Stephanie Daley, Director of Partnerships at mortgage advisor, Alexander Hall, said: “We’ve seen consistently strong activity across the mortgage market since the start of last year, with monthly mortgage approvals remaining above the 60,000 threshold since January 2024.

“This momentum has continued into 2025 despite a slight cooling of the market in the run up to the stamp duty deadline, with buyer confidence boosted by a number of base rate cuts since August of last year.

“With another cut expected next week, we only anticipate buyer market activity to strengthen as the year progresses.
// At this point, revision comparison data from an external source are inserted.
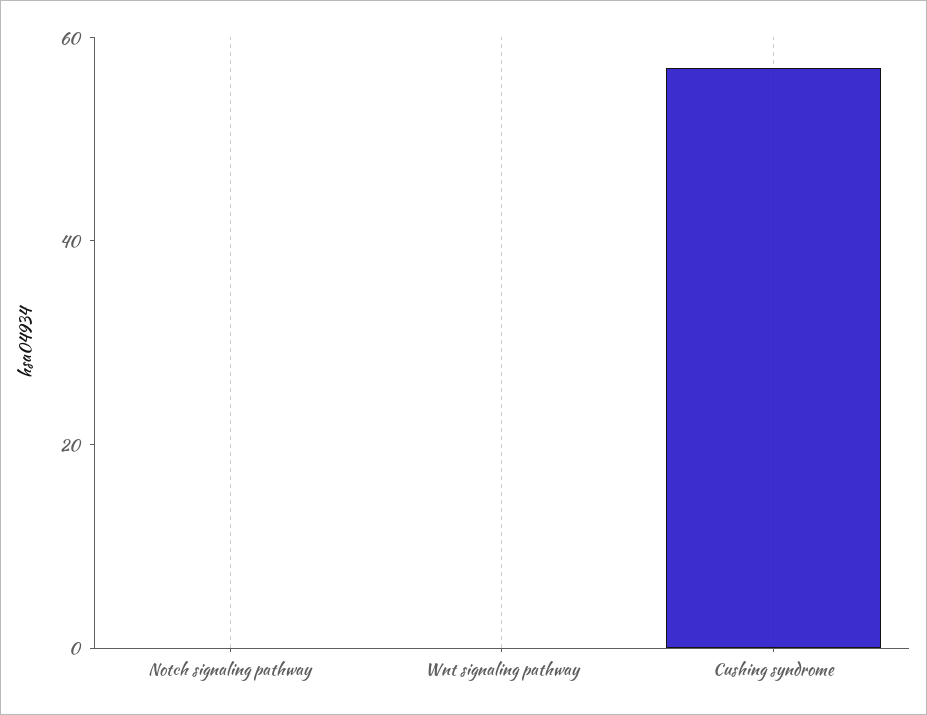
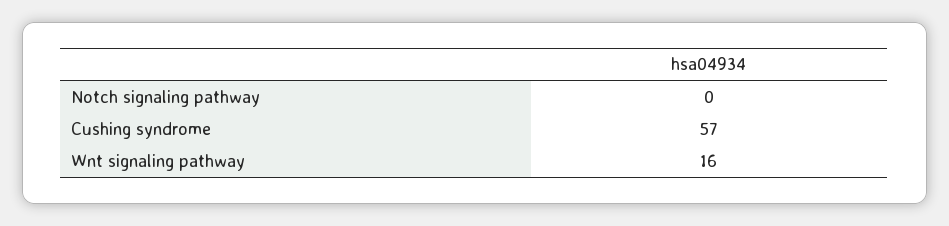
Wnt signaling pathway: 0 -> 16

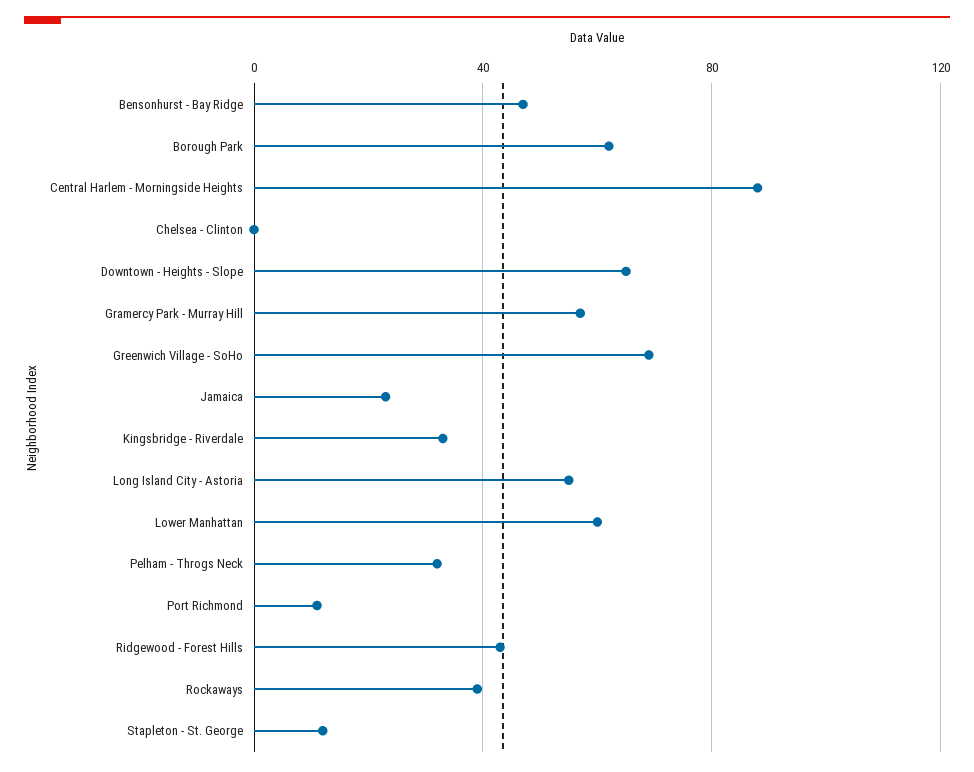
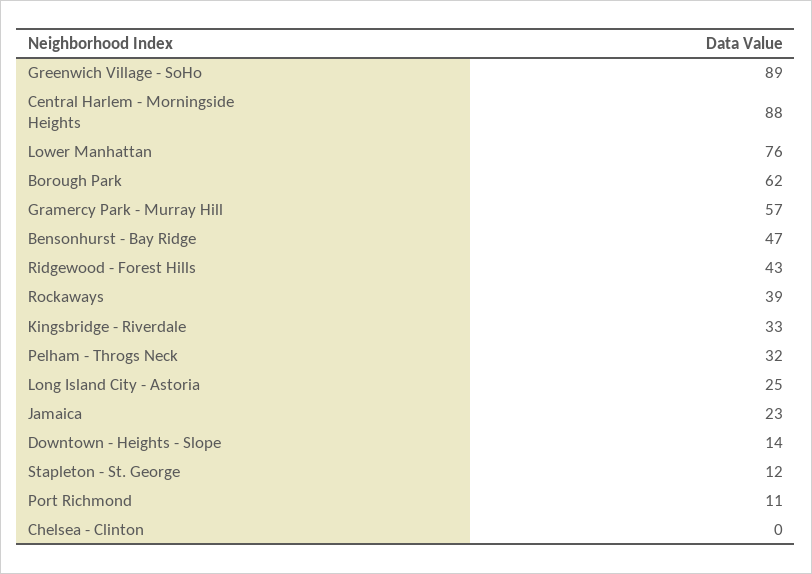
Downtown - Heights - Slope: 65 -> 14
Greenwich Village - SoHo: 70 -> 89
Long Island City - Astoria: 55 -> 25
Lower Manhattan: 60 -> 76

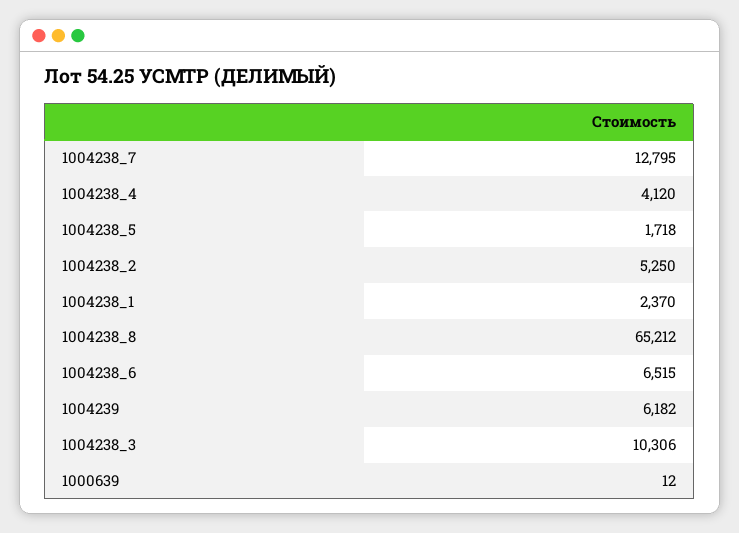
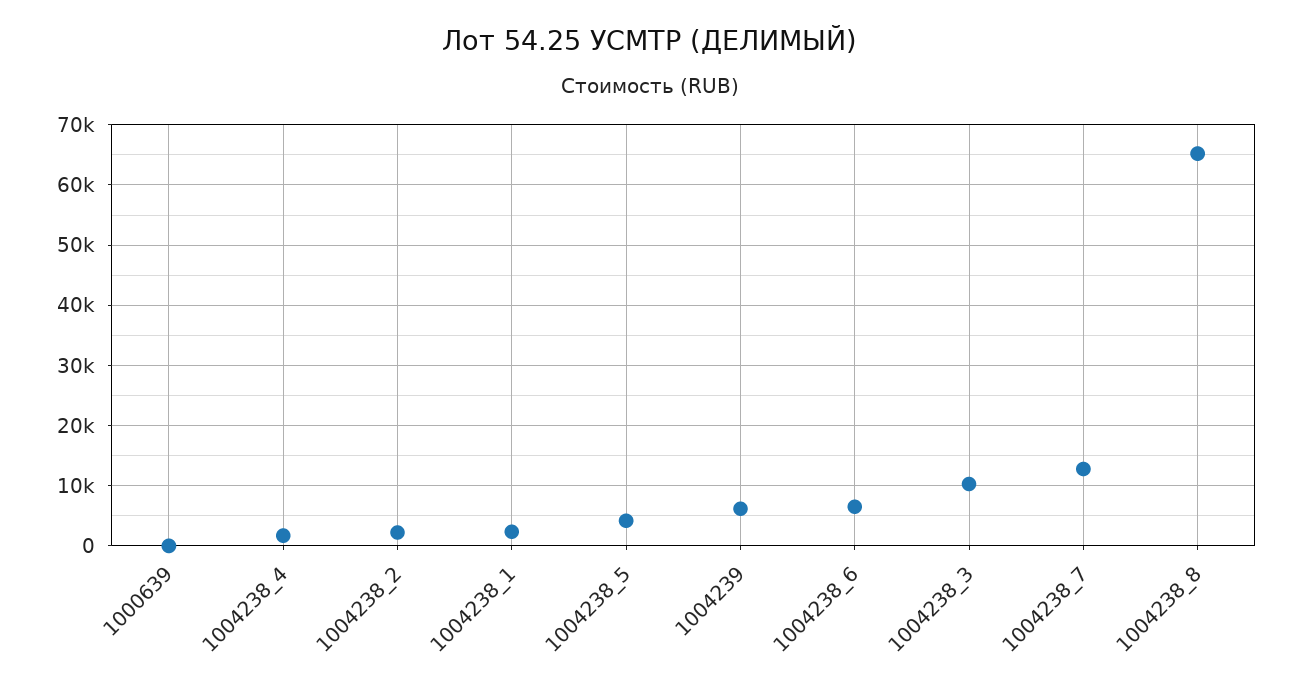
1004238_4: 4120 -> 2000
1004238_5: 1718 -> 4000
1004238_2: 5250 -> 2000

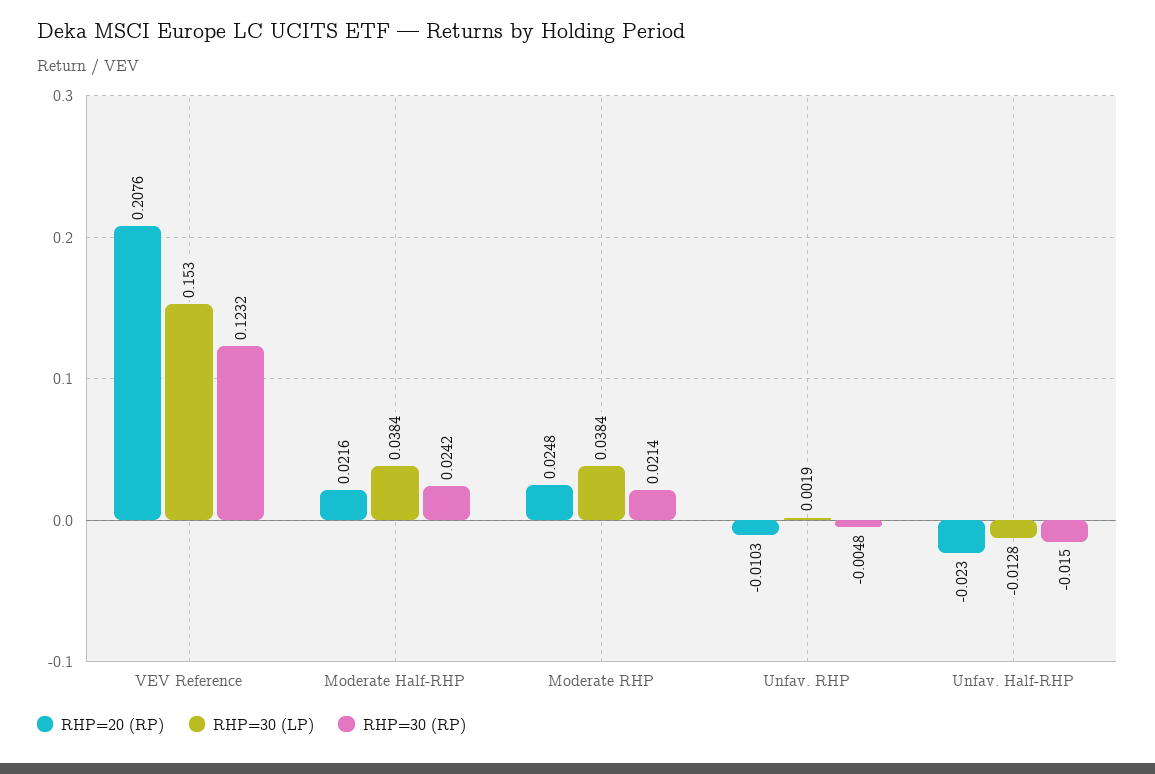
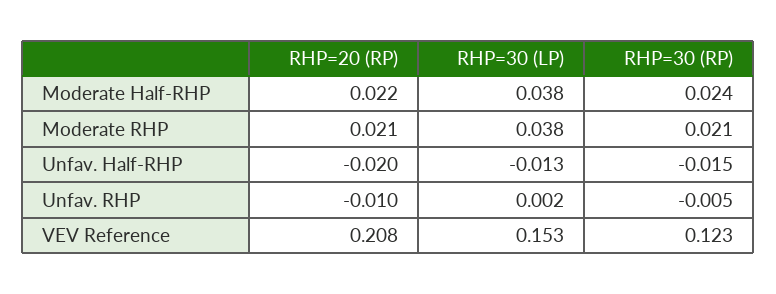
RHP=20 (RP), Moderate RHP: 0.0248 -> 0.021
RHP=20 (RP), Unfav. Half-RHP: -0.023 -> -0.02

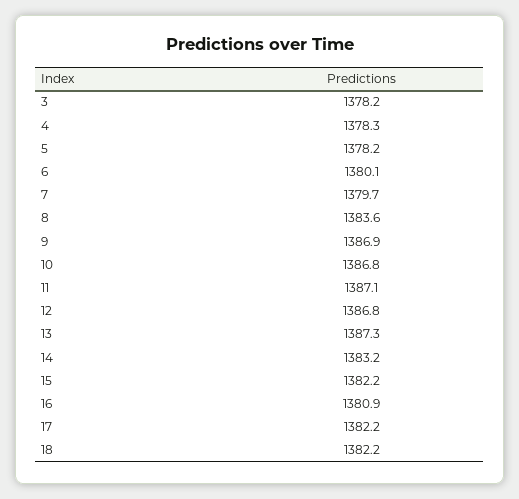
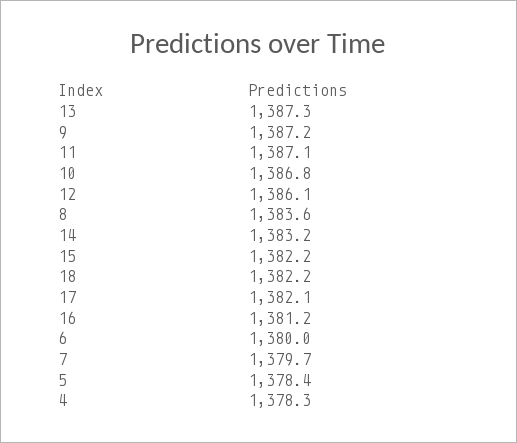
3: 1378.2 -> none
5: 1378.2 -> 1378.4
6: 1380.1 -> 1380
9: 1386.9 -> 1387.2
12: 1386.8 -> 1386.1
16: 1380.9 -> 1381.2
17: 1382.2 -> 1382.1

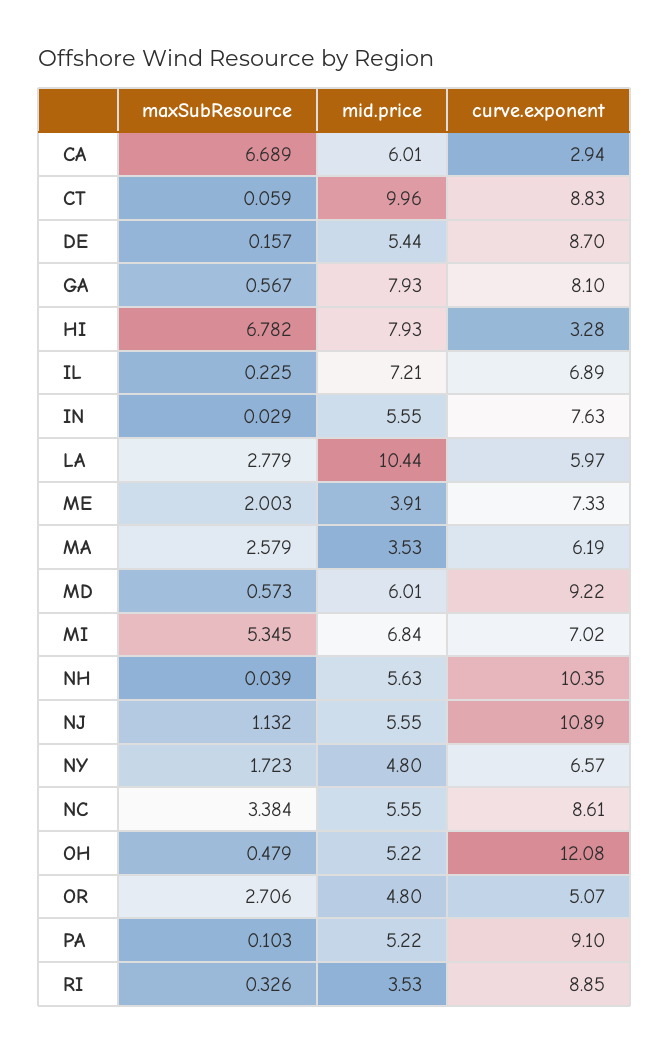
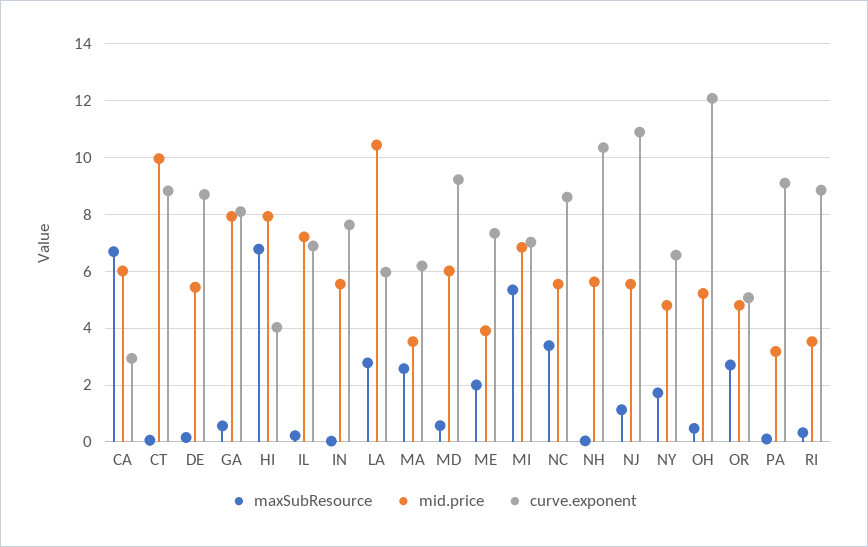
curve.exponent, HI: 3.28 -> 4
mid.price, PA: 5.22 -> 3.25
“We’ve already seen many lenders act in anticipation of a May base rate reduction, with some offering fixed rate deals with sub-four percent interest rates.

“However, this means that should the base rate fall next week, there’s no guarantee that mortgage rates will follow suit, as these lenders have already factored this into existing offers.”

GREATER CONFIDENCE
Jonathan Samuels, chief executive of Octane Capital
Jonathan Samuels, Octane Capital

Jonathan Samuels, chief executive of Octane Capital, said: “Whilst mortgage approval levels may have softened in recent months, this is almost certainly due to the recent stamp duty deadline and, despite a degree of hesitation on the side of buyers, the level of market activity seen so far throughout 2025 has remained robust.

“This demonstrates that buyers are acting with a far greater degree of confidence since interest rates stabilised and, indeed, started to fall.

“Today’s figures demonstrate more of the same with over 64,000 mortgages approved in March, suggesting that it’s already shaping up to be a positive year for the property market.

“With the prospect of further base rate reductions to come, the outlook for the year ahead is very positive indeed.”

STAMP DUTY IMPACT
Tomer Aboody, MT Finance
Tomer Aboody, MT Finance

And Tomer Aboody, director of specialist lender MT Finance, added: “With net borrowing increasing in March but approvals falling, this is further evidence of how the housing market reacts to stamp duty changes.

“With the end of the stamp duty holiday looming, many buyers pushed transactions through in March in order to save themselves money.

“With fewer approvals for house purchases for several consecutive months, we are seeing the effects of constantly hitting would-be buyers can have.”